A snatch from Banks's own history: she was born in Cornwall, where comedians are as scarce as they are at Channel 5, but she won't say when. "That's too easy a benchmark to judge someone by." (My guess is 36 years ago.) Her strange name translates from Cornish as "sea swallow", and an accent occasionally resurfaces in flat A's and hard R's. As a child, she showed some of the traits of her most durable creation. "I was a nutty kid," she says, "naughty but pious at the same time. The things that struck me as being funny quite often didn't strike anyone else as being funny."

At Cambridge she got hooked on Brecht and the Vorticists, but was never going to stay in academe. "I'm clever enough to know that I wasn't clever enough." She was in Footlights with one famous television presenter who has kept it off his cv, and she wishes she could, too. "It's the first time I've really talked about it because it's embarrassing; it has such nepotistic connotations which simply didn't apply. When we came out of Cambridge it was the least cool thing to have done. It brings with it so many preconceptions about background which also weren't accurate."

She fell into comedy when she met the team of Scottish men who formed Absolutely. They all sounded the same on radio, and they needed a woman's voice to vary the tone. More than a decade on, they convene as the board of Absolutely Productions, and still collaborate creatively. On The Morwenna Banks Show Gordon Kennedy is one of the two other performers, Peter Baikie is the producer, and Jack Docherty, John Sparkes and Moray Hunter have all written material.

In 1993 Banks moved to America for a year, then commuted back and forth for another two. She has only just given up her house in Los Angeles. She went because: "I was exhausted by coming up with my own ideas. I was commissioned to do a series for Channel 4 which I wrote and they then didn't want to make. I just thought, what do I do now? I haven't got another idea, and I'm not perceived as an actress who anybody would ask to be in anything. Somebody in America phoned me up and said, 'I've seen your tape, I think you should do a show over here.' It was the first time anyone had ever done that. I said, 'I'm going on holiday.' She said, 'Can I send this tape out?' I said, 'Yeah, do what you like.' And I got back two weeks later and she said, 'NBC are flying you out in 10 days and are interested in making a deal with you'."

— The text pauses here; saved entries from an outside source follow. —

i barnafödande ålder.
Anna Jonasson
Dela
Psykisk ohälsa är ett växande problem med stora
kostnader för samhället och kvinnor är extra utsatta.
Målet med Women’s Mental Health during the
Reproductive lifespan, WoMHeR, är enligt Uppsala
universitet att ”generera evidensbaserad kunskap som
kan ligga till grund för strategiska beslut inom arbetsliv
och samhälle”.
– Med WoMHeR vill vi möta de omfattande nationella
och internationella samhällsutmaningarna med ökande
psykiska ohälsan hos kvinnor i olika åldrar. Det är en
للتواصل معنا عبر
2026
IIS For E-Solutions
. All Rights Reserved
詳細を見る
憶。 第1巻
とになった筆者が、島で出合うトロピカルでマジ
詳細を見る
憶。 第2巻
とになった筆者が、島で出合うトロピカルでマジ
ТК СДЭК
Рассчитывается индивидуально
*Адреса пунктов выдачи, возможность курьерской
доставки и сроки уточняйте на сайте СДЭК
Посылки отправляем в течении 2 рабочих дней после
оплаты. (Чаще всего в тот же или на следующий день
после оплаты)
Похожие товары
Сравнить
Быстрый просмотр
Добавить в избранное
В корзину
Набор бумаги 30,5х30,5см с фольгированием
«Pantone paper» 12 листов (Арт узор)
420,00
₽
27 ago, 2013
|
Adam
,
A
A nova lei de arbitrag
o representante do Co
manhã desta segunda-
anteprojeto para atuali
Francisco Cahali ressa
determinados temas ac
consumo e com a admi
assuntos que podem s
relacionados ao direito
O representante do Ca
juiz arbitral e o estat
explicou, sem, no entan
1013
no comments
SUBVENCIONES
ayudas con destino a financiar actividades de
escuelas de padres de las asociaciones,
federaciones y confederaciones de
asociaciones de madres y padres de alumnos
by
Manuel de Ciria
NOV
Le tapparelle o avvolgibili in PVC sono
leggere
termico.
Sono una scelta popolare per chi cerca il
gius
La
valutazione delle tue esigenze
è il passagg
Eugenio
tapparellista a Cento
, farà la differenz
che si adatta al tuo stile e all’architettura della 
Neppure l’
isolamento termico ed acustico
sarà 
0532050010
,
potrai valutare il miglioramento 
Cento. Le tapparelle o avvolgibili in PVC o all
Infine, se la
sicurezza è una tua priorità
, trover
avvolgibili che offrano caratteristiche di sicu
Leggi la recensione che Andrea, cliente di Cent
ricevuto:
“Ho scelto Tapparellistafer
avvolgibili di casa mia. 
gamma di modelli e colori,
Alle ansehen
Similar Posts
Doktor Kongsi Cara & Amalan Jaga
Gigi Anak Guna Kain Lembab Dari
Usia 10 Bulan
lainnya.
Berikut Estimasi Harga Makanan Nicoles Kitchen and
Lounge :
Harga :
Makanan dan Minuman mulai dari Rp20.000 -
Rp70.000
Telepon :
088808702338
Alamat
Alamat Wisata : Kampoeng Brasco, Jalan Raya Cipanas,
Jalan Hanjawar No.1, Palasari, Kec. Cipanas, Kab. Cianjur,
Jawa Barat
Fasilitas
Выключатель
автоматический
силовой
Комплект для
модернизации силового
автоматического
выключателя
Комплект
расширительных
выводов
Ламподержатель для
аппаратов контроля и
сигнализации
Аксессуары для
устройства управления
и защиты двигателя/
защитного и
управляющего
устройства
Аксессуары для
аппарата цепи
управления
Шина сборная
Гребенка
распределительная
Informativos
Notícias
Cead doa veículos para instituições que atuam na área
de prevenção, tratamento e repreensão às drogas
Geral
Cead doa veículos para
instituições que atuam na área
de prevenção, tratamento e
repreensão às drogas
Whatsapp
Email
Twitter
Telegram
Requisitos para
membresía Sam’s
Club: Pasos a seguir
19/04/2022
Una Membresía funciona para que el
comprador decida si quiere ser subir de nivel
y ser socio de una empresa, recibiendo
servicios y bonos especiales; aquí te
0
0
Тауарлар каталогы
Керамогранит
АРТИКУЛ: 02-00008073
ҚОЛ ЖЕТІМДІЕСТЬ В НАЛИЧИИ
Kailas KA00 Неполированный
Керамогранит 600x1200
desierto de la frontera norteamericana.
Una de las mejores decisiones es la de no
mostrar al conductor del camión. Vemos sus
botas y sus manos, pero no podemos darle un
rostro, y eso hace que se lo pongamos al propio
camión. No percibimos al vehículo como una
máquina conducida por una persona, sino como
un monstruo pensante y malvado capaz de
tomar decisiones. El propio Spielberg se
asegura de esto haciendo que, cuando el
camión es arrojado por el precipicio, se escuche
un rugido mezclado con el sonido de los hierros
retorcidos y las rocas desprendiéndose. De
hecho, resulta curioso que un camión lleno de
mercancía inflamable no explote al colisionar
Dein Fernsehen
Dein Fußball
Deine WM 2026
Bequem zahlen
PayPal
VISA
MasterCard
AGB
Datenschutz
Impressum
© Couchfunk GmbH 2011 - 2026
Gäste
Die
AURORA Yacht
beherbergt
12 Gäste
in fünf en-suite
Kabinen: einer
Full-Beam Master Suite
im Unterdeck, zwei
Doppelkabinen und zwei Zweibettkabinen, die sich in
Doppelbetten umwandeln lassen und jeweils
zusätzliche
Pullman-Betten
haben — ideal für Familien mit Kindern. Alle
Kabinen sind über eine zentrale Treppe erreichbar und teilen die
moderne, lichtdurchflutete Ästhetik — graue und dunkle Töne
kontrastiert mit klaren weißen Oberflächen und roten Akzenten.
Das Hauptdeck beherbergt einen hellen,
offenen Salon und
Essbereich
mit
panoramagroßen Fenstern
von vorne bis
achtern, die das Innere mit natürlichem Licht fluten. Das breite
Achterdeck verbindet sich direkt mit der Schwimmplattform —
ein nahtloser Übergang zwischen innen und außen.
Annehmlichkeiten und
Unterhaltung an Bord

The show never got beyond the pilot stage. NBC wanted her to write a show for herself as a young mother or a nanny, "and I just don't know how to do that". Instead she played a lot of young mothers on Saturday Night Live, worked for a comedy channel, Comedy Central, and made an improvised film with Spinal Tap's Christopher Guest. She also brought back some useful lessons on how to launch a daily talk show. "It taught me that what we could do on tiny resources was to be very well organised. I created a system where we wrote scripts two weeks in advance and then we updated on the day. We were never scrabbling around thinking, what's Jack going to say today? That was very much my domain. I felt proud of it when it came out, and I'm not given to feeling proud of anything."

There are few other comedians who have such a wide spread of roles behind and in front of the camera, and none of them are female. "People need to laugh," she says, "but I'm not one of those people who needs to make the world laugh. It's not vocational for me. It's not the only thing I could do or always desperately needed to do."

'The Morwenna Banks Show', C5, 24 Feb.